Two lines in the data below mark the range: the one with "(at 143.59 93.465))" and the one with "(at 154.955 87.135))". Return both, along with every line between them, exactly.

Circuit design data
*** Begin section ***

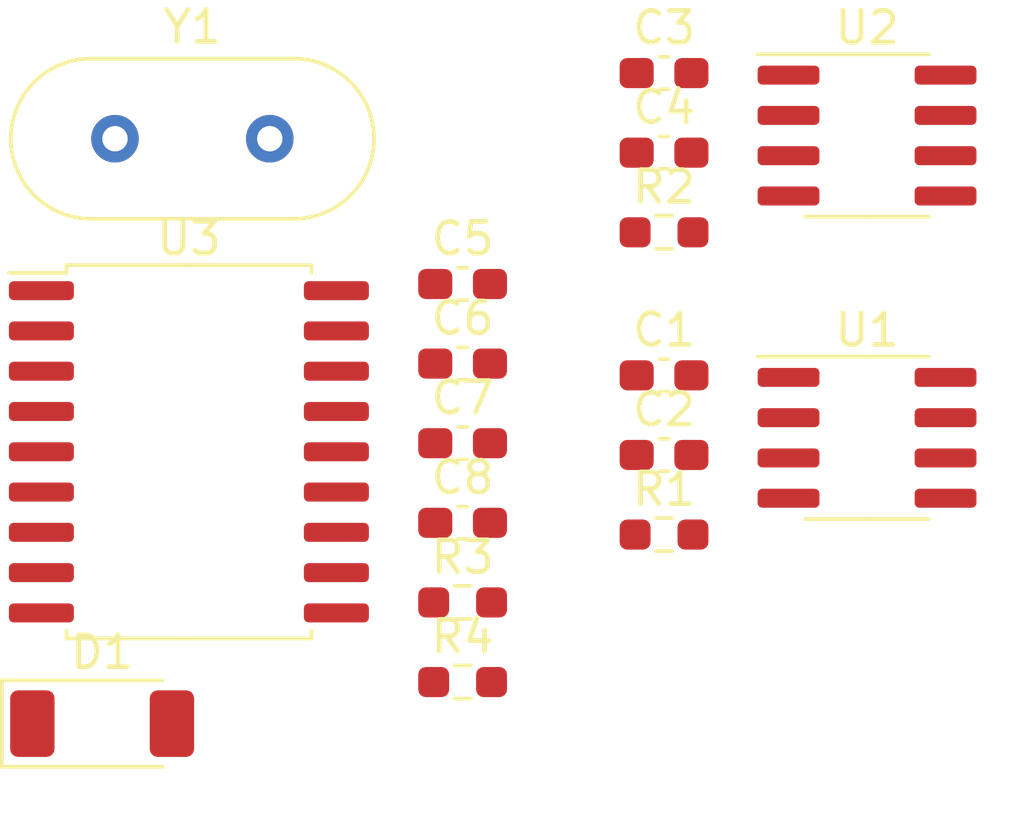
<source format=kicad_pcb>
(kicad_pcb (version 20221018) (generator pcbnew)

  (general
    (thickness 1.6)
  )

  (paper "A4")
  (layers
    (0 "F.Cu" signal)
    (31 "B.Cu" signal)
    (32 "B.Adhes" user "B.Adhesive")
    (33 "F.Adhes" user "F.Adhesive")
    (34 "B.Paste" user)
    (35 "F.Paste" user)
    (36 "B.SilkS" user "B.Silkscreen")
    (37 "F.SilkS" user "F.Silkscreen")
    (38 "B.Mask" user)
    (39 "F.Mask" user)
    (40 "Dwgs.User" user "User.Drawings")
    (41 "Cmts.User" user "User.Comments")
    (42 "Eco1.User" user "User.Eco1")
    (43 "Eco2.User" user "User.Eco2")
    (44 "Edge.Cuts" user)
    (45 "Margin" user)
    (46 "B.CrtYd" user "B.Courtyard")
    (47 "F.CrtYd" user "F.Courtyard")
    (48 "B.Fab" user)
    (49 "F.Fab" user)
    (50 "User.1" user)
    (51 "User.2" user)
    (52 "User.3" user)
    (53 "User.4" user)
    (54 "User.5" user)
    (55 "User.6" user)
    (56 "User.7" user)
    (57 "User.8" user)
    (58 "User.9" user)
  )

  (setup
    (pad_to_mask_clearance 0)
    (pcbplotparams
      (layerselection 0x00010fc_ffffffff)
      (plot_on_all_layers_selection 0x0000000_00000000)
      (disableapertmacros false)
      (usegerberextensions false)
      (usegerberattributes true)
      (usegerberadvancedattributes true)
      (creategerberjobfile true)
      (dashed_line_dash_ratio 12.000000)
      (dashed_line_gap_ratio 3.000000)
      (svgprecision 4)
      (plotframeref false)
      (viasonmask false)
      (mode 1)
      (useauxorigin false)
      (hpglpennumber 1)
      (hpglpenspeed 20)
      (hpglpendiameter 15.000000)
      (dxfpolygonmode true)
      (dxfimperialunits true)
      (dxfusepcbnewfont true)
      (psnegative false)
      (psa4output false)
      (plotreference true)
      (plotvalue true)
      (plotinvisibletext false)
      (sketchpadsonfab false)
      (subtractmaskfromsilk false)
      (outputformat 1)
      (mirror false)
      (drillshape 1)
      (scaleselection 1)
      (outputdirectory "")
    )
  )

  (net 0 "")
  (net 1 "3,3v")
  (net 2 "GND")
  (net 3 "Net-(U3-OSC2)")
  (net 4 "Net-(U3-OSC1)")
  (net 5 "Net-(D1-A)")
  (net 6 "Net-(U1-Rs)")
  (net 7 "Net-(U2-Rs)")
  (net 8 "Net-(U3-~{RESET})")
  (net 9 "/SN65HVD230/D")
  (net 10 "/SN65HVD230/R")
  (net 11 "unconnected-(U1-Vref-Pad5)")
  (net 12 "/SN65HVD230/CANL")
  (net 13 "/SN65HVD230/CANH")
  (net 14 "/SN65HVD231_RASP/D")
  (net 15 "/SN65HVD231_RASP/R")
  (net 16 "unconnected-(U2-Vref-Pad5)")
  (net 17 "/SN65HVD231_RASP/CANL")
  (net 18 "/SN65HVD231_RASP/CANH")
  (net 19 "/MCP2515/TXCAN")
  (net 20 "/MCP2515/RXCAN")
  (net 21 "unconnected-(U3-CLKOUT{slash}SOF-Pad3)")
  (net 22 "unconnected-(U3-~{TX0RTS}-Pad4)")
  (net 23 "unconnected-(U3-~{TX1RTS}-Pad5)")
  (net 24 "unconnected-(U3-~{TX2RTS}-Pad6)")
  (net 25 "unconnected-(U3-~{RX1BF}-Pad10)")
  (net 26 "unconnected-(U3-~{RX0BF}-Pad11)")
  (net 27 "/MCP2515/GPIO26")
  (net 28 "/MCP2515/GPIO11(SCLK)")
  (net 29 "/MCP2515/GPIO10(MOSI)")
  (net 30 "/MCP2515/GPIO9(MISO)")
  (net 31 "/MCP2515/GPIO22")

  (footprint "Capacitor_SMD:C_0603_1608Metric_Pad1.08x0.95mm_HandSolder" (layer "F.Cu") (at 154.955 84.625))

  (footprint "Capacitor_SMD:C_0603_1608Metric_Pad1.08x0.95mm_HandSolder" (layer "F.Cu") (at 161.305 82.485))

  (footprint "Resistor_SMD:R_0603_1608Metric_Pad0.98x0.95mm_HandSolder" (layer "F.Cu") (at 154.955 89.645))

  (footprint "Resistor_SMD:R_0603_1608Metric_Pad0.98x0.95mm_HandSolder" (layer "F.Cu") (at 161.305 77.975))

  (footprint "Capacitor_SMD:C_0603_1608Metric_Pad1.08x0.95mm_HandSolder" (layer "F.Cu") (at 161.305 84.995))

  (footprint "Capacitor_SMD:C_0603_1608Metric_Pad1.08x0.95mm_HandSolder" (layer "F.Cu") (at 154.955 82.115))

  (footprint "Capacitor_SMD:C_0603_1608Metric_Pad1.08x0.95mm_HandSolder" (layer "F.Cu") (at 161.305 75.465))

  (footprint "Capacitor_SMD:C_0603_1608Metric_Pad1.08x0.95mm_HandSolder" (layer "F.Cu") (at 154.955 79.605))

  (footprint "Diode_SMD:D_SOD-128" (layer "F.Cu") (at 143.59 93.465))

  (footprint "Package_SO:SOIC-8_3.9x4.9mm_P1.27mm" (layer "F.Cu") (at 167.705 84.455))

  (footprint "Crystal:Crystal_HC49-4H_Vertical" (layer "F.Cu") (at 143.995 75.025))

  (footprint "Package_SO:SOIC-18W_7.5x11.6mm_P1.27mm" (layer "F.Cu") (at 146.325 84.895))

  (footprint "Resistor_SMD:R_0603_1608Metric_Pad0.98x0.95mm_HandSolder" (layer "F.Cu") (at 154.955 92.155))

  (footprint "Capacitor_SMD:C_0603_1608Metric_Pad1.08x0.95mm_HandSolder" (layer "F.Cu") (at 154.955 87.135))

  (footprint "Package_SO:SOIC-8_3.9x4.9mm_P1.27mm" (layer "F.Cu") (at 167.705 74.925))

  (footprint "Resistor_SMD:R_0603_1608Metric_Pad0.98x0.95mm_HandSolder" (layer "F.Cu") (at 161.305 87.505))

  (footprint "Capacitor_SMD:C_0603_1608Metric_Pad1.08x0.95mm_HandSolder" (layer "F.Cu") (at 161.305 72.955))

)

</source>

*** End section ***

• Output:
  (footprint "Diode_SMD:D_SOD-128" (layer "F.Cu") (at 143.59 93.465))

  (footprint "Package_SO:SOIC-8_3.9x4.9mm_P1.27mm" (layer "F.Cu") (at 167.705 84.455))

  (footprint "Crystal:Crystal_HC49-4H_Vertical" (layer "F.Cu") (at 143.995 75.025))

  (footprint "Package_SO:SOIC-18W_7.5x11.6mm_P1.27mm" (layer "F.Cu") (at 146.325 84.895))

  (footprint "Resistor_SMD:R_0603_1608Metric_Pad0.98x0.95mm_HandSolder" (layer "F.Cu") (at 154.955 92.155))

  (footprint "Capacitor_SMD:C_0603_1608Metric_Pad1.08x0.95mm_HandSolder" (layer "F.Cu") (at 154.955 87.135))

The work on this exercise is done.